The Lionesses and Northern Ireland are due to face each other in their concluding fixture in Group A at St Mary’s Stadium on July 15.
Prior to that, England will take on Austria at Old Trafford in the opening match of the tournament on July 6, and then Norway at the Amex Stadium five days later.
All three of Northern Ireland’s group games are to be at St Mary’s, with them playing Norway and Austria on July 7 and 11 respectively.
Speaking at Thursday’s draw ceremony in Manchester, England boss Sarina Wiegman urged fans to get tickets for the opener against Austria, saying: “It is going to be massive.
“When the crowd is there they are going to be our 12th woman. We just want to connect with the fans and let them help us create a great performance.”
On the prospect of the Northern Ireland match, Wiegman said: “It’s so nice – I hope it is going to be sold out at Southampton.
“It’s an amazing stadium. It’s nice for everyone. We want to do well, we want to have our fans, but it will be really good to have Northern Ireland’s fans too, just for the women’s game.”
England, Northern Ireland and Austria are currently in the same World Cup qualifying group – England beat Kenny Shiels’ Northern Ireland 4-0 at Wembley last week.
Shiels’ team then drew 2-2 with Austria in Belfast on Tuesday. They qualified for a first major tournament finals in their history with a play-off triumph over Ukraine in April.
Shiels said on Thursday: “Obviously the draw for us is going to be difficult.
“The happiest people here tonight are English, Norwegian and Austrian – they’ve got us. When it came out the English people were all cheering, ‘we’ve got Northern Ireland’, an easy match for them.

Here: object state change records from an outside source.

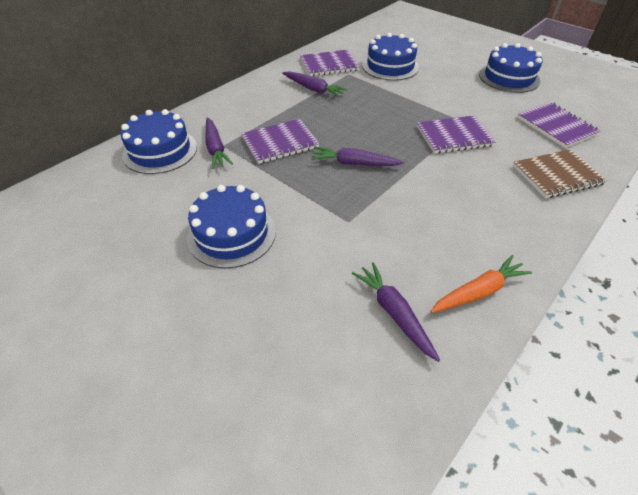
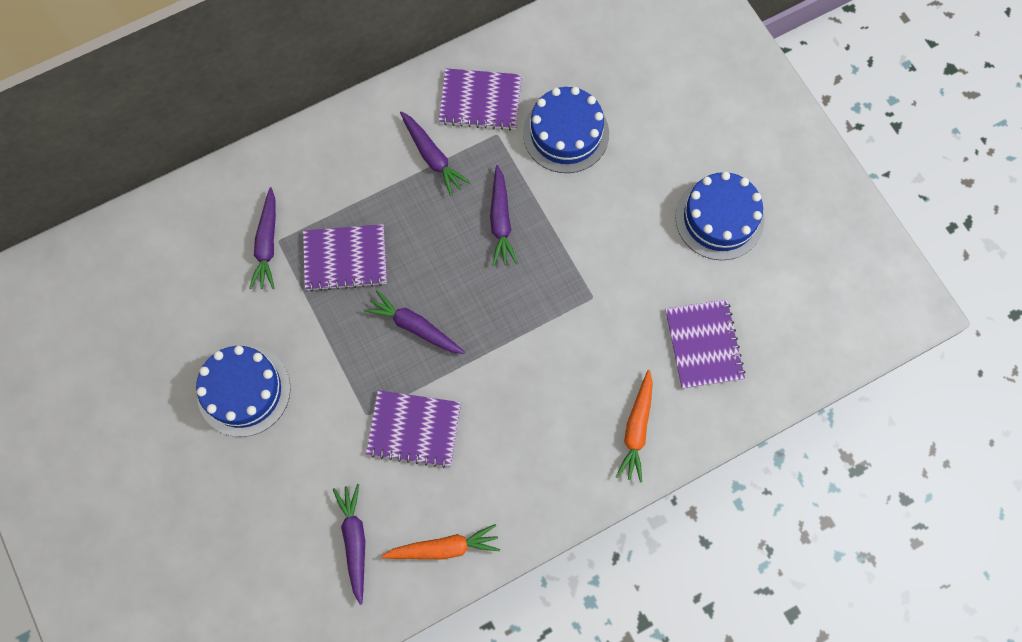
camera: 20 degrees right, 25 degrees up
blue cake [121,109,197,174] -> none
purple notebook [417,116,496,153] -> purple notebook moved to [366,390,461,468]
brown notebook [513,149,608,198] -> orange carrot [616,370,653,483]
none -> purple carrot [490,165,518,266]

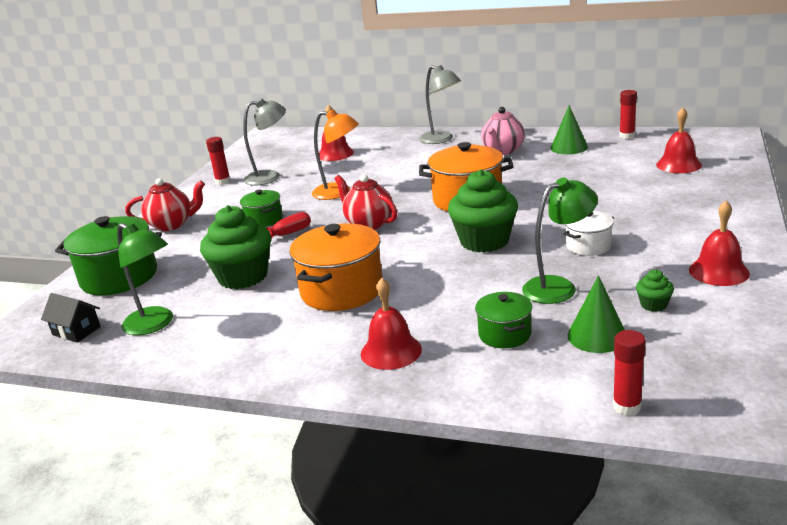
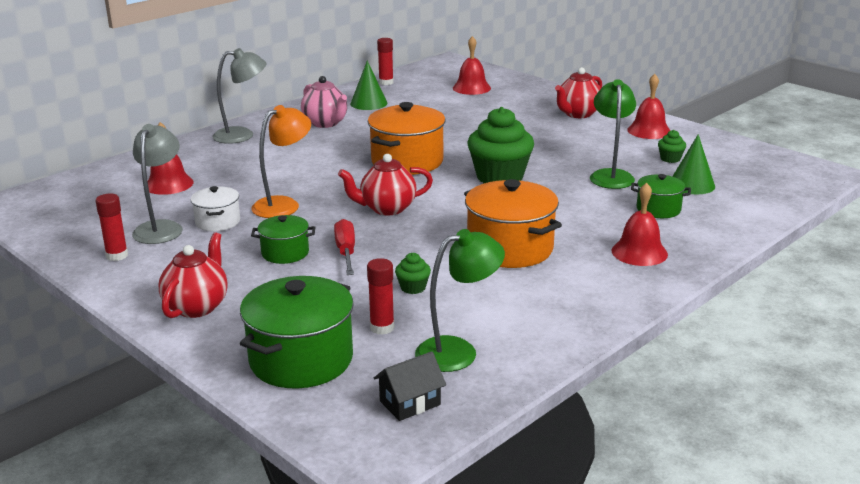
camera: 65 degrees left, 0 degrees up
green cupcake [200,205,271,289] -> green cupcake [395,253,431,294], size x0.44
white pot [564,211,614,256] -> white pot moved to [191,186,240,231]
red glue stick [613,330,646,416] -> red glue stick moved to [367,258,394,335]
none -> red teapot [555,67,602,118]

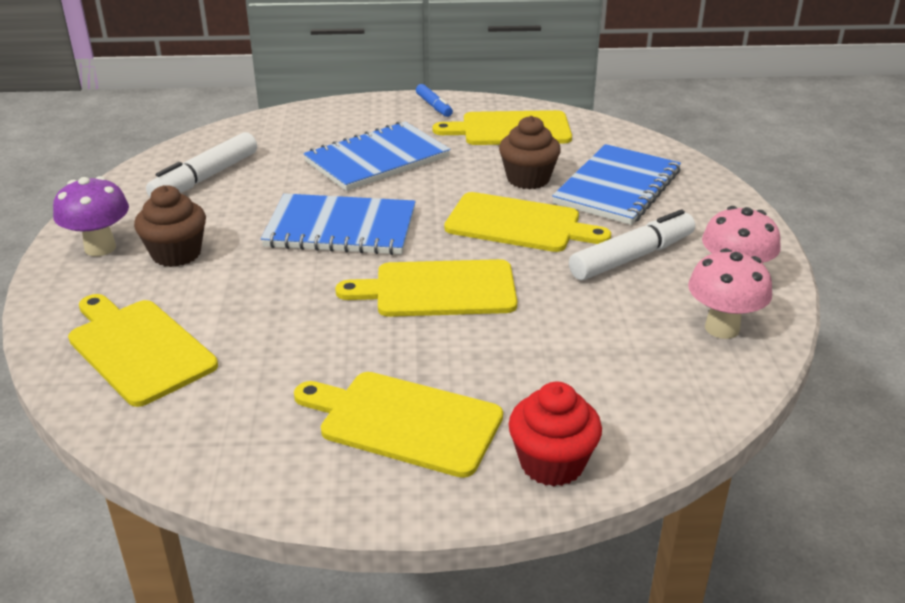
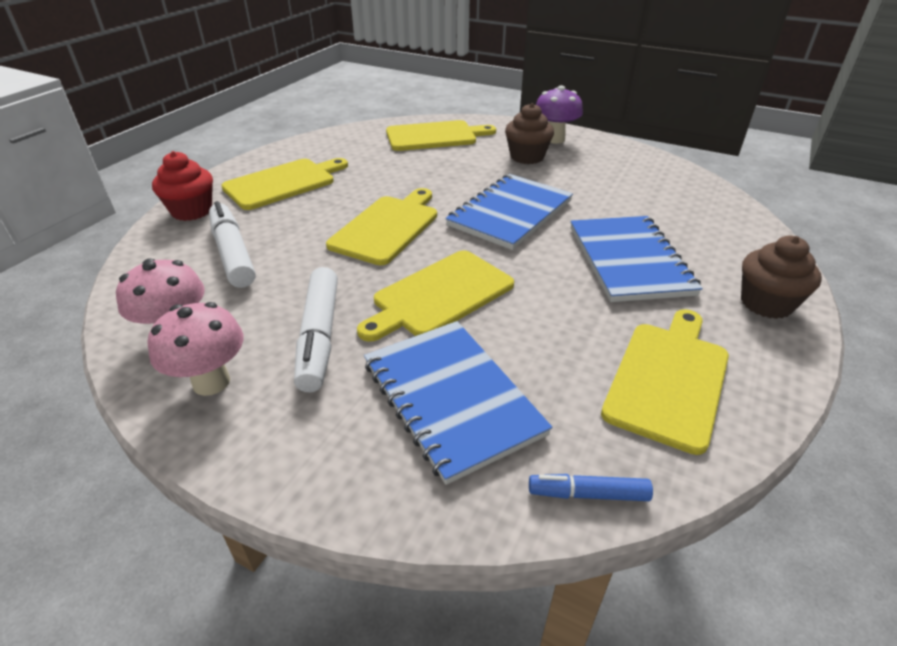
camera: 120 degrees right, 5 degrees up
white marker [146,132,257,198] -> white marker moved to [209,201,256,288]
blue marker [416,84,453,117] -> blue marker moved to [529,474,653,501]
brown cupcake [499,116,561,189] -> brown cupcake moved to [741,236,822,319]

“But we’ve got to segregate the three games and try to do our best in the first game, and then think about the second one, and then think about the third.”
He added: “No matter who we meet, at the upper echelons of European football, we’re going to be up against it. But we know that, and we’ll go in there and give our best shot.”
England, Euros runners-up in 1984 and 2009, have been beaten semi-finalists in each of their last three major tournaments.
New boss Wiegman, who started work with the team in September, oversaw her native Holland winning the last Euros, on home soil, in 2017 – beating England in the last four – and subsequently guided the Dutch to the final of the 2019 World Cup.
Holland are in Group C along with Sweden, Switzerland and Russia, and Thursday’s event also saw Germany, Denmark, Spain and Finland drawn in Group B and France, Italy, Belgium and Iceland drawn in Group D.
The final of the competition, which was pushed back by a year due to the coronavirus pandemic, is to take place at Wembley on July 31.